• NAACP Founded

    The National Association for the Advancement of Colored People is founded in New York by prominent black and white intellectuals and led by W.E.B. Du Bois. For the next half century, it would serve as the country's most influential African-American civil rights organization, dedicated to political equality and social justice.
  • NAACP 1920 Annual Confrence

    Annual NAACP confrence held in Atlanta, an active KKK area, showing violence and intimidation would have no impact on the organization. Attempting to abolish lynching, segregation, and Jim Crow laws, and obtaining equal education, industrial opportunities, and voting rights.
  • CORE

    Congress of Racial Equality (CORE) founded to fight for civil rights using nonviolent, direct-action protests
  • U.S. Military

    President Harry Truman ends segregation in the U.S. military.
  • Rosa Parks

    Rosa Parks refuses to give up her seat at the front of the "colored section" of a bus to a white passenger . In response to her arrest Montgomery's black community launch a successful year-long bus boycott.
  • SCLC

    The Southern Christian Leadership Conference (SCLC), a civil rights group founded to coordinate localized southern efforts to fight for civil rights.
  • Little Rock Nine

    Nine black students are blocked from entering the school. U.S. troops are called to intervene on behalf of the students
  • Greensboro Four

    Four black students in Greensboro, North Carolina, begin a sit-in at a segregated Woolworth's lunch counter. Six months later the "Greensboro Four" are served lunch at the same Woolworth's counter.
  • Civil Rights Act of 1964

    Outlawed major forms of discrimination against blacks and women, including racial segregation.

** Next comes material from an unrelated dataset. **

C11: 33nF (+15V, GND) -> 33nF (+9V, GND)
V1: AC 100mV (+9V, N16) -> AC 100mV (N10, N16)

It ended unequal application of voter registration requirements and racial segregation in schools, at the workplace and by facilities that served the general public
  • Voting Rights Act of 1965

    Prohibited states from imposing any voting qualification or prerequisite to voting, or standard, practice, or procedure to deny or abridge the right of any citizen of the United States to vote on account of race or color.